Wednesday, September 10, 2014

Metro has Manhattan-Envy

Metro has Manhattan-Envy 
Does adding parking benefit the developer or not?  It depends.  The end point owner of the property, such as individual owners of condo units, will benefit from having more parking.  If the developer maintains ownership of the property, or hopes to get the maximum price from the condo sale, then building the maximum amount of parking feasible might be economically beneficial.  If the property is an apartment complex where the end user is not the owner, the added expense of the parking facility could raise the rent of the apartments above market rate.  There would be little or no benefit to the landlord unless he/she were able to charge for the parking spaces.  

Which makes me wonder -- will resident (and retail) parking at the Wizer Block apartments be free or will renters have to pay extra?  If it is the latter, more cars than expected may wind up on city streets.  Who should pay for the parking generated by a business (apartments are a business)?  If cars park on city streets, citizens pay the cost.  If parking garages are built, who pays for the borrowing costs, and who benefits?  Shouldn't each business and housing project provide adequate parking for its use?



Buy Condo, Then Add Parking Spot for $1 Million
New York Times, September 9, 2014  By Michelle Higgins

What will $1 million buy in New York City? A diamond-encrusted Cartier men’s watch. A small fleet of 2014 Bentley Continentals. Or maybe your very own parking spot in SoHo.

A new development, 42 Crosby Street, is pushing the limits of New York City real estate to new heights with 10 underground parking spots that will cost more per square foot than the apartments being sold upstairs.

The million-dollar parking spots will be offered on a first-come-first-served basis to buyers at the 10-unit luxury apartment building being  developed by Atlas Capital Group at Broome and Crosby Streets, itself the former site of a parking lot.

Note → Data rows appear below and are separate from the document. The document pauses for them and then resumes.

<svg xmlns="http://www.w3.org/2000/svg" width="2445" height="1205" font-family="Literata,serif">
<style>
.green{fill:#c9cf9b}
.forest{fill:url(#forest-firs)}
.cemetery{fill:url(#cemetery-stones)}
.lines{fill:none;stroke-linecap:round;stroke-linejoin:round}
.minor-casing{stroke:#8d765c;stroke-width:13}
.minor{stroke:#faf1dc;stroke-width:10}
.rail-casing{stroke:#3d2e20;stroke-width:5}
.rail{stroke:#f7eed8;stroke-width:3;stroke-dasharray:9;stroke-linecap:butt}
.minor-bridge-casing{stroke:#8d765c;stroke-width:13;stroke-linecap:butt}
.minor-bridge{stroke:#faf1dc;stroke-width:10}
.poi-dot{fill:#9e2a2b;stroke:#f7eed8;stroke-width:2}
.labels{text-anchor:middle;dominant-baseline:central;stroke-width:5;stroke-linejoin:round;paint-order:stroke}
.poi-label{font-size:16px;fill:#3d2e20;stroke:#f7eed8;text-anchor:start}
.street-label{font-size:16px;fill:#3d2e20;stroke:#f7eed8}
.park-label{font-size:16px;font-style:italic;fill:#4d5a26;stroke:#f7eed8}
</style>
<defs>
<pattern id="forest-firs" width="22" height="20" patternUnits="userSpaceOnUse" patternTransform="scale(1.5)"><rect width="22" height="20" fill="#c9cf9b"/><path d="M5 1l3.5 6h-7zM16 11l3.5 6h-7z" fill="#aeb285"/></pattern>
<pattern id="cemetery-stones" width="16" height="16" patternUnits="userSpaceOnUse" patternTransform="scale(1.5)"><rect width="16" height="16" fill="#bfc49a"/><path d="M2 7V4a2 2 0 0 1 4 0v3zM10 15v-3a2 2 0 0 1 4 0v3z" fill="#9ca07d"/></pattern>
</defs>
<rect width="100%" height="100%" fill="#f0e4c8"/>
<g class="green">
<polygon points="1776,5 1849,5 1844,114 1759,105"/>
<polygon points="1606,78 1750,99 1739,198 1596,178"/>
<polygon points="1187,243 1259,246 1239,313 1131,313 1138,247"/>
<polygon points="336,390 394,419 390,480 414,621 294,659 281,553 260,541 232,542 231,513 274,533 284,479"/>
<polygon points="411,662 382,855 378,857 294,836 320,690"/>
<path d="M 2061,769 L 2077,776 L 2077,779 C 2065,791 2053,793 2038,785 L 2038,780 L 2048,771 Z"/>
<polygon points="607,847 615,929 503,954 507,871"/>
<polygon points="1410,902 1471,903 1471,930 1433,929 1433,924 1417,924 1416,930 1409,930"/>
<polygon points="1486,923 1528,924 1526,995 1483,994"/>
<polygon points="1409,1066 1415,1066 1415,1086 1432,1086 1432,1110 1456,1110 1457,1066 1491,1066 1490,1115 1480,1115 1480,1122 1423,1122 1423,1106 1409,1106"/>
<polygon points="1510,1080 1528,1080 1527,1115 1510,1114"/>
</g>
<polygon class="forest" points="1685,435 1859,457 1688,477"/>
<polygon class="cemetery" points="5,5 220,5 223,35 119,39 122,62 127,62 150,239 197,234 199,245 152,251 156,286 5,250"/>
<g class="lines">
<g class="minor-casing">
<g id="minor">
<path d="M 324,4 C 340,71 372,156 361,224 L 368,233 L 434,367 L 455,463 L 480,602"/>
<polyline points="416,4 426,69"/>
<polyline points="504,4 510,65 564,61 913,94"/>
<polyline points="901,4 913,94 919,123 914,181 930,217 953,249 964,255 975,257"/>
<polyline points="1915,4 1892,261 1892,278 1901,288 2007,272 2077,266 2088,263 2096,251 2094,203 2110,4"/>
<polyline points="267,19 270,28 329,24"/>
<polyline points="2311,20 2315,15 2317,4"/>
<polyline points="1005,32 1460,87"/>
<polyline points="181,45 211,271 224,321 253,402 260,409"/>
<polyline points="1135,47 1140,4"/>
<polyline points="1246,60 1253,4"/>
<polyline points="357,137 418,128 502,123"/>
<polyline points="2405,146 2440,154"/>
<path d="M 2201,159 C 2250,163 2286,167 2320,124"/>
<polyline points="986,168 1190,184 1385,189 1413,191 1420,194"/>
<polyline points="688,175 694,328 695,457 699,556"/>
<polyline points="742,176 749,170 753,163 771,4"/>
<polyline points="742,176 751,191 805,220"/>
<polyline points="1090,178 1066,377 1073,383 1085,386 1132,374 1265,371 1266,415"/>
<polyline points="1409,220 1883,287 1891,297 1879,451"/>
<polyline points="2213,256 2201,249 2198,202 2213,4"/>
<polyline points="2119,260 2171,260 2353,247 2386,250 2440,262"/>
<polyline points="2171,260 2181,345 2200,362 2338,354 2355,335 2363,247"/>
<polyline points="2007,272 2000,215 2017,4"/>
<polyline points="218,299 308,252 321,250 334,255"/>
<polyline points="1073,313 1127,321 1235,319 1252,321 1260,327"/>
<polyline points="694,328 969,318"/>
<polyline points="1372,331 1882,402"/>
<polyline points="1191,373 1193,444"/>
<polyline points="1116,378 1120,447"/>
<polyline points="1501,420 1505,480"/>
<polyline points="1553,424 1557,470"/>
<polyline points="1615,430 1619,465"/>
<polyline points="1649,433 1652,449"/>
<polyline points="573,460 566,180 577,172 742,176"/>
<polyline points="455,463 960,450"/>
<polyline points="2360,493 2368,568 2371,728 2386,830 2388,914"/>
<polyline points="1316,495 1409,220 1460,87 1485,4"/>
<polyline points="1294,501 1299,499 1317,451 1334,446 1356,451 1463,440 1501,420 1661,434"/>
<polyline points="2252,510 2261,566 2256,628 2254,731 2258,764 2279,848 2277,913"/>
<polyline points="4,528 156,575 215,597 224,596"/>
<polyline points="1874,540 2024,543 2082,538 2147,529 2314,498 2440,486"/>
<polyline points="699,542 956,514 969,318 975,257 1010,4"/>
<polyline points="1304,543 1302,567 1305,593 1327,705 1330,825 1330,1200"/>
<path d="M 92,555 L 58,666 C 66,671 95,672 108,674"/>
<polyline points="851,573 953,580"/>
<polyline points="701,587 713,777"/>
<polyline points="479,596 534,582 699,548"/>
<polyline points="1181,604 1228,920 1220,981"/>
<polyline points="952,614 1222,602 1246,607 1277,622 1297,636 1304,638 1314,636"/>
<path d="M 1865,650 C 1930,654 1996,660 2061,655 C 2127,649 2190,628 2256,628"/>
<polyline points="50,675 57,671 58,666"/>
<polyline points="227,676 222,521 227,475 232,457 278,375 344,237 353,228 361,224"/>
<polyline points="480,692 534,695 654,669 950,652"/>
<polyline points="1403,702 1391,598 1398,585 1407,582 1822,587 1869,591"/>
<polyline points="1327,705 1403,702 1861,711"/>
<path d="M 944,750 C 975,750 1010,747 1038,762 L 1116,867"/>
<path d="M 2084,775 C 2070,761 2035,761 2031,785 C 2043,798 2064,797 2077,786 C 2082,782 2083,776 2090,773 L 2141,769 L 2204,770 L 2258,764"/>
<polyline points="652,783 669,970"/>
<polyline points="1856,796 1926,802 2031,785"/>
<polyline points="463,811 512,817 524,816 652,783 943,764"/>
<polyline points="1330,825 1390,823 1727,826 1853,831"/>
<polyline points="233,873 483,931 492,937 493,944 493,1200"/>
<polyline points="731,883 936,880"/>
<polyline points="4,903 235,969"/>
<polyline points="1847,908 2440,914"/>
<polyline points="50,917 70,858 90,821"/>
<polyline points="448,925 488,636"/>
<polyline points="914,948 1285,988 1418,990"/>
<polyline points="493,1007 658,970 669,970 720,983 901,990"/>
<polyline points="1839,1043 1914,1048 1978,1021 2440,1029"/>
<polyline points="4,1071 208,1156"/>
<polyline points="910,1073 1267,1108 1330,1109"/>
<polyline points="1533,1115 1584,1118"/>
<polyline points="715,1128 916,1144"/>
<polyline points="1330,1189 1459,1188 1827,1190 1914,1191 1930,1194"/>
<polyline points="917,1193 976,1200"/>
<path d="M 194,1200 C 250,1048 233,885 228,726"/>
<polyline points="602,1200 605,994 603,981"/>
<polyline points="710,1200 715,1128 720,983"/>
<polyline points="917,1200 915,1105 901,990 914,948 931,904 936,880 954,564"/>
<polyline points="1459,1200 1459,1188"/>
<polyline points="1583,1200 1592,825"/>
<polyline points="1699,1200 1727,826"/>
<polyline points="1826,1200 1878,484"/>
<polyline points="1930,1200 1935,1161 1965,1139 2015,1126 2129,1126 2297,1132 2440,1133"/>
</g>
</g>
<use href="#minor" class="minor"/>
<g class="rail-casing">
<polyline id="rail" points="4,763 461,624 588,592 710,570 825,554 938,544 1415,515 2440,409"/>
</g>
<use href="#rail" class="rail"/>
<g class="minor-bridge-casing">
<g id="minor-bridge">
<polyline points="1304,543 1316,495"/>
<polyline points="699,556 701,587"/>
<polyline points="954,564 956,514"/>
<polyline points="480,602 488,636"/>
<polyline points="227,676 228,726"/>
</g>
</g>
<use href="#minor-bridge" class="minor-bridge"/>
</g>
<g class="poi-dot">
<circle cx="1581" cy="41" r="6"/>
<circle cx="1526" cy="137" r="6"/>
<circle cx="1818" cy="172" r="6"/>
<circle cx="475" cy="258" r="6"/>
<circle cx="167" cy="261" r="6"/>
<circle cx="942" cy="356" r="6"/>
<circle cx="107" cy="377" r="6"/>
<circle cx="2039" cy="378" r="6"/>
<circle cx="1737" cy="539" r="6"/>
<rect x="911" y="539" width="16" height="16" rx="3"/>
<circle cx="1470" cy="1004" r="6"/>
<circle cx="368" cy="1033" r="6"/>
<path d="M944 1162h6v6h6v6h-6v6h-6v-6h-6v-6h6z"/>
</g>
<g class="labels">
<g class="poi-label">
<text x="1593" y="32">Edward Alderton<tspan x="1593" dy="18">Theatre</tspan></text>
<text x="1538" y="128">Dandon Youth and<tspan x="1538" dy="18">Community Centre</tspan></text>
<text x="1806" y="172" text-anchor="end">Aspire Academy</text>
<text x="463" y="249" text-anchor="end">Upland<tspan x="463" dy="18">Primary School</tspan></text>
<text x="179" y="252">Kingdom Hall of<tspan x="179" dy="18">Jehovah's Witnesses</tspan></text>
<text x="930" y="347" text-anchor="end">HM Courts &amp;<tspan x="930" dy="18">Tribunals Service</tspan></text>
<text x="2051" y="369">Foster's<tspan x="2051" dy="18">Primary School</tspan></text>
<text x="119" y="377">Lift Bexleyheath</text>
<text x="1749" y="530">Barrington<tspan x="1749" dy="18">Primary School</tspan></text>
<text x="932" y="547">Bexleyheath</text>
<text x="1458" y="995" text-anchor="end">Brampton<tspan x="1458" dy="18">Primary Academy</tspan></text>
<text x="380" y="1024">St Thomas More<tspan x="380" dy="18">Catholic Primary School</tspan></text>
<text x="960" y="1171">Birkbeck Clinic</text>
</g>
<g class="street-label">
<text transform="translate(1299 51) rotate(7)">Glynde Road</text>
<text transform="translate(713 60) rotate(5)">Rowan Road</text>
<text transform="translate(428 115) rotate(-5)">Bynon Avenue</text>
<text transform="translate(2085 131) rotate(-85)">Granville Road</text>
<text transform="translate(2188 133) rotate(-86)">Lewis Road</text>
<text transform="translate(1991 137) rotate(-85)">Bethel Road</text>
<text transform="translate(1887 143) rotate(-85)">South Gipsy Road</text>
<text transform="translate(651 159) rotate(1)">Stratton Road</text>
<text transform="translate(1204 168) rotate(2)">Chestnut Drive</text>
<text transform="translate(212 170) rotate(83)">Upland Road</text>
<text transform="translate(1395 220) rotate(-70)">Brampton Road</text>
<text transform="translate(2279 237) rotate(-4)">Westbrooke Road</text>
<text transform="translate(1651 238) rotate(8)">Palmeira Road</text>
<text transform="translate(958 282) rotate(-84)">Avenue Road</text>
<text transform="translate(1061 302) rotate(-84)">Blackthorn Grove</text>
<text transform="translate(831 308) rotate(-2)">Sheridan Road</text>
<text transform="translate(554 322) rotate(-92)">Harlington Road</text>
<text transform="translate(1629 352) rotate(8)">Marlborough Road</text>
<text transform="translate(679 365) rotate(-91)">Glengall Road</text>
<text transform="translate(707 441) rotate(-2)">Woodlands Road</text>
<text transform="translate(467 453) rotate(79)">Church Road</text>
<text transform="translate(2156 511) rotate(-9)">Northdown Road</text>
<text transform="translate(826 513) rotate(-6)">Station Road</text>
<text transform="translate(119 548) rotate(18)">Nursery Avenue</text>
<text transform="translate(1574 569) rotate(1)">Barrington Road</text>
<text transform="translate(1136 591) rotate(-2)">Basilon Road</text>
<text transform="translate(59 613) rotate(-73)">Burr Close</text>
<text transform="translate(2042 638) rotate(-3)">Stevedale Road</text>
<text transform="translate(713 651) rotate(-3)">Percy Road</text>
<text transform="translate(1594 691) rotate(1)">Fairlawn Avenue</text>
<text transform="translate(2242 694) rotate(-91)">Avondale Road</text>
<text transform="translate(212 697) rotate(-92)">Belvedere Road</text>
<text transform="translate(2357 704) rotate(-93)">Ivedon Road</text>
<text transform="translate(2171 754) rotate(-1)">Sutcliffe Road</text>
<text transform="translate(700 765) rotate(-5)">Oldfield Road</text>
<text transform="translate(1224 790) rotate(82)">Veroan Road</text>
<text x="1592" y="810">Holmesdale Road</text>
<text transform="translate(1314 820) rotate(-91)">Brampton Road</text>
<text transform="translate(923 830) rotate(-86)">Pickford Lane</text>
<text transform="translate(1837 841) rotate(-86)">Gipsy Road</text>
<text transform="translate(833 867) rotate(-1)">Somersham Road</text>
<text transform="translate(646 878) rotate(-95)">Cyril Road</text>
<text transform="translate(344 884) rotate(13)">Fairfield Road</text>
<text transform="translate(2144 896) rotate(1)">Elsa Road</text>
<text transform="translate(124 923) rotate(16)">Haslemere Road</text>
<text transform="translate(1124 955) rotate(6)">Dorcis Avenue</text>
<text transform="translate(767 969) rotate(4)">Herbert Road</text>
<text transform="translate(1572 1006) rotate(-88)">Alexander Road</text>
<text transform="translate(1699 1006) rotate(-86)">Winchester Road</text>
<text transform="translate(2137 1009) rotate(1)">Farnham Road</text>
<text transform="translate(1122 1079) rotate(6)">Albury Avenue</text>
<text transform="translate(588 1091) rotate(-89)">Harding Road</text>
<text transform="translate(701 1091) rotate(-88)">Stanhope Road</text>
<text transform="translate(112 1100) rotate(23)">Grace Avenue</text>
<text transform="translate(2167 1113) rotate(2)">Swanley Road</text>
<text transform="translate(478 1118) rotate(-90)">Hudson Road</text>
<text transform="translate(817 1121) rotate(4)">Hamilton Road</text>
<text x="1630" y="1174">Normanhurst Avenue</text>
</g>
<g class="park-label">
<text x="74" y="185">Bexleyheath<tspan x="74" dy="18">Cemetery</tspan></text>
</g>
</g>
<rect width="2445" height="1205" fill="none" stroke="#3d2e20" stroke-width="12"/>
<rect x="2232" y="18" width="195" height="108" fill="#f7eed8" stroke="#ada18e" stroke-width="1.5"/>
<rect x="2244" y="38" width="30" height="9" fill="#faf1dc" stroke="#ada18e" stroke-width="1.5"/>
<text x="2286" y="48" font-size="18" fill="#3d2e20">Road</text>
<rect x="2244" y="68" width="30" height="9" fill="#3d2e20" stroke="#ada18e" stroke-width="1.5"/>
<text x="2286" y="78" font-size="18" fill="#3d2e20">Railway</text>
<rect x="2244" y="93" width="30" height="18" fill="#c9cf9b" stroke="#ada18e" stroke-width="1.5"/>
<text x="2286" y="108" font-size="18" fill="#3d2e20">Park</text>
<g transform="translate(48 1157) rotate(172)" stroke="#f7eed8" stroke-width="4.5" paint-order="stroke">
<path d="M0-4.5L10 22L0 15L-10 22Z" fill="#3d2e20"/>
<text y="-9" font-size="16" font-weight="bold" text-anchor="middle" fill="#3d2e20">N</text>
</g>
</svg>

At $250,000 a tire, the parking spaces in the underground garage cost more than four times the national median sales price for a home, which is $217,800, according to Zillow.

So instead of a 5,000-square-foot house with a wine cellar in Dallas or a  3,500-square-foot home with a sauna in Seattle, one could choose 150  square feet in the basement of 42 Crosby, a condominium designed by the  architect Annabelle Selldorf.

The parking spots, some of which will be a generous 200 square feet, will run $5,000 to 
$6,666 a square foot, whereas the nine three-bedroom units upstairs will cost between 
$8.70 million, or about $3,170 a square foot, and $10.45 million, around $3,140 a square 
foot. Monthly common charges for operational expenses and taxes for the three-bedrooms will run as high as $8,880 ($18,360 for the $25 million duplex penthouse). But the parking spots, which also provide a bit of storage space and a charging station, if not views, will not rack up additional monthly charges.  

To build the 10 spots, the developer had to get a special permit from the city, which typically limits the number of parking spaces in new buildings to no more than 35 percent of the units.

Beth Fisher, a senior managing director of Corcoran Sunshine, which is marketing 56 Leonard, said: “The No. 1 amenity is parking. In the luxury market, parking is really one of the key, key features that distinguish one development from another.”